Differences in disease biological events
Among DEPs in four NFPA subtypes, pathway network analysis identified 77 statistically significant disease biological events that involve in NF-NFPAs, 76 in LH-NFPAs, 76 in FSH-NFPAs, and 79 in LH/FSH-NFPAs. A comparative analysis of those significant disease biological events was performed among NF-, LH-, FSH-, and LH/FSH-NFPAs (Additional file 1: Figure S1). (i) A total of 70 disease biological functional events were common to four NFPA subtypes (NF-, LH-, FSH-, and LH/FSH-) (Additional file 1: Figure S1A-E), including cancer, development and function of cellular, tissue, and multiple organ systems, morphology of cell, tissue, organ, and tumor, multiple diseases and disorders including inflammatory and neurological diseases, inflammatory and immune responses, cell-to-cell signaling and interaction, cell death and survival, cellular movement, cellular growth and proliferation, protein synthesis, lipid metabolism, molecular transport, cell cycle, carbohydrate metabolism, energy production, vitamin and mineral metabolism, nucleic acid metabolism, DNA replication recombination and repair, amino acid metabolism, drug metabolism, post-translational modification, and behaviors, etc. (ii) Some disease biological events were not common to all NFPA subtypes (Additional file 1: Figure S1F), including protein degradation, protein folding, protein trafficking, and free radical scavenging, etc.
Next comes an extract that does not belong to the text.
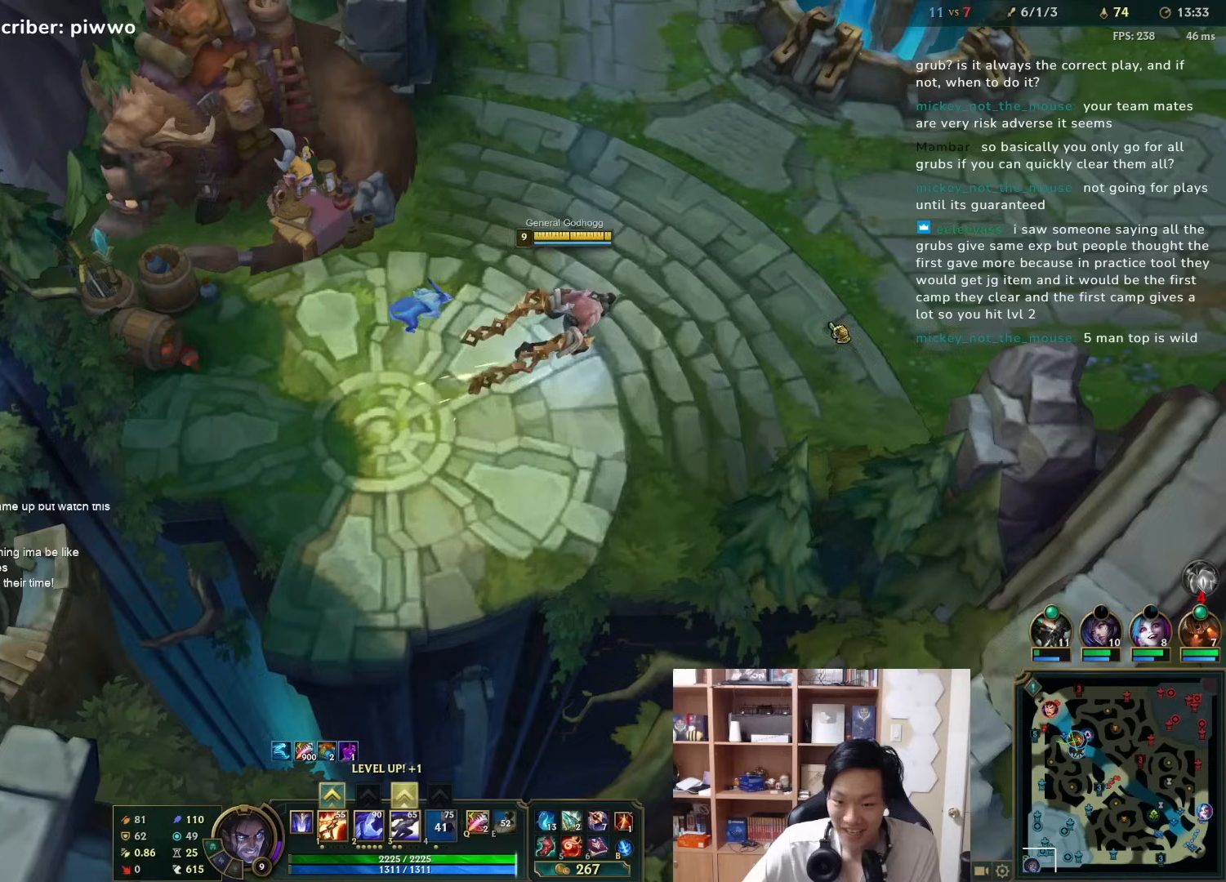
{"keys": ["d"], "mouse": ["right"], "events": [[67, "mouse_right", "down"], [133, "mouse_right", "up"], [200, "mouse_right", "down"], [267, "mouse_right", "up"], [300, "d", "down"], [333, "w", "down"], [467, "w", "up"], [500, "mouse_right", "down"]]}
Difference in biological toxicity events
Among DEPs in four NFPA subtypes, pathway network analysis identified 21 statistically significant biological toxicity events that involve DEPs in NF-NFPAs, 12 in LH-NFPAs, 14 in FSH-NFPAs, and 17 in LH/FSH-NFPAs. A comparative analysis of those significant biological toxicity events was performed among NF-, LH-, FSH-, and LH/FSH-NFPAs (Additional file 1: Figure S2). (i) Ten biological toxicity events were common to four NFPA subtypes (NF-, LH-, FSH-, and LH/FSH-), including cardiac arrhythmia, liver hypertrophy, renal inflammation, renal nephritis, cardiac pulmonary embolism, cardiac stenosis, increased levels of bilirubin, kidney failure, increased levels of potassium, and glutathione depletion in liver. (ii) Two biological toxicity events were common to only three NFPA subtypes (NF-, FSH-, and LH/FSH-), including increased levels of hematocrit, and increased levels of red blood cells. (iii) Two biological toxicity events were common to only two NFPA subtypes (NF-, and LH/FSH-), including cardiac infraction, and cardiac necrosis/cell death. (iv) One biological toxicity event, liver hyperplasia/hyperproliferation, was common to only two NFPA subtypes (NF-, and LH-). (v) Two biological toxicity events were common to only two NFPA subtypes (NF-, and FSH-), including renal necrosis/cell death, and glomerular injury. (vi) Four biological toxicity events were specific to NF-NFPAs, including cardiac fibrosis, cardiac inflammation, cardiac arteriopathy, and liver cirrhosis. (vii) Three biological toxicity events were specific to LH/FSH-NFPAs, including heart failure, liver necrosis/cell death, and liver damage.
Discussion
Reliability of DEP data is the most-important aspect of 2DGE-based comparative proteomics and for pathway network analysis. In order to achieve reliable DEP data of each NFPA subtype relative to controls, four strategies were applied: (a) spatial and quantitative reproducibility and linear dynamic range of 2DGE analysis systems were optimized and evaluated carefully [32,33]. An appropriate amount (70 μg) of protein for each 2DGE gel was used, and a 3-fold “cut-off” with statistical significance (p < 0.05) was used to determine a DEP. (b) For biological reproducibility, eight tissue samples for controls and three tissue samples for each NFPA subtype were used; and for technique reproducibility, each biological sample was analyzed with 2DGE for 3–5 times. Thus, a total of 30 gel images for controls and 9 gel images for each NFPA subtype was used to detect the DEPs with 3-fold cut-off value (p < 0.05) between each NFPA subtype relative to controls (see Figure 2). (c) proteomic heterogeneity of those eight controls was analyzed [34] and used to assist in the determination of DEPs for each NFPA subtype. (d) DEP data were correlated with comparative transcriptomics data, and validated with reverse transcriptase real-time polymerase chain reaction (RT-PCR) [15,35] to validate the DEP data.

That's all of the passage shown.